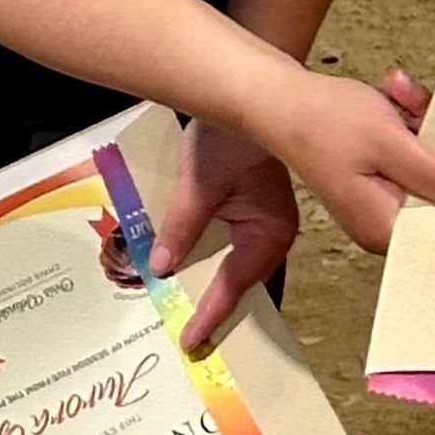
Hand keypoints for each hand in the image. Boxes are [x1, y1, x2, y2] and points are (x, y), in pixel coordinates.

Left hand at [149, 120, 298, 350]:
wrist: (245, 93)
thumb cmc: (230, 135)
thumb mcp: (200, 182)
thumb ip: (181, 228)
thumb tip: (160, 270)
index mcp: (272, 229)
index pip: (235, 283)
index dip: (210, 313)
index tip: (189, 341)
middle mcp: (274, 234)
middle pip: (240, 283)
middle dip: (211, 308)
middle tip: (183, 340)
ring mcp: (263, 225)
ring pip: (234, 269)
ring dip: (208, 287)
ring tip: (180, 314)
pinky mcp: (251, 214)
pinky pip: (230, 250)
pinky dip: (208, 264)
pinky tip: (185, 275)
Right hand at [267, 67, 434, 256]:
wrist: (280, 98)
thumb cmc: (326, 122)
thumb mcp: (389, 143)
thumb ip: (432, 174)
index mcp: (383, 225)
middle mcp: (381, 218)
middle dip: (434, 136)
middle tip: (420, 102)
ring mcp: (376, 193)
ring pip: (422, 159)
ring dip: (417, 118)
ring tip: (397, 88)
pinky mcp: (372, 170)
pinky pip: (404, 148)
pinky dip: (402, 118)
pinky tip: (391, 91)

***

> _Required work_:
Beginning with the line containing "ring mcp: (263, 225)" and ending with the last line of the listing above, return every line exactly and nothing else.

> _Output of the exercise_:
ring mcp: (263, 225)
ring pip: (234, 269)
ring dip: (208, 287)
ring tip: (180, 314)
pinky mcp: (251, 214)
pinky pip: (230, 250)
pinky dip: (208, 264)
pinky tip: (185, 275)
Right hand at [267, 67, 434, 256]:
wrist: (280, 98)
thumb cmc: (326, 122)
thumb mcp: (389, 143)
thumb ip: (432, 174)
index mcp: (383, 225)
middle mcp: (381, 218)
middle dip: (434, 136)
middle tip: (420, 102)
ring mcp: (376, 193)
ring pip: (422, 159)
ring dip: (417, 118)
ring tip: (397, 88)
pinky mcp: (372, 170)
pinky pip: (404, 148)
pinky dip: (402, 118)
pinky tip: (391, 91)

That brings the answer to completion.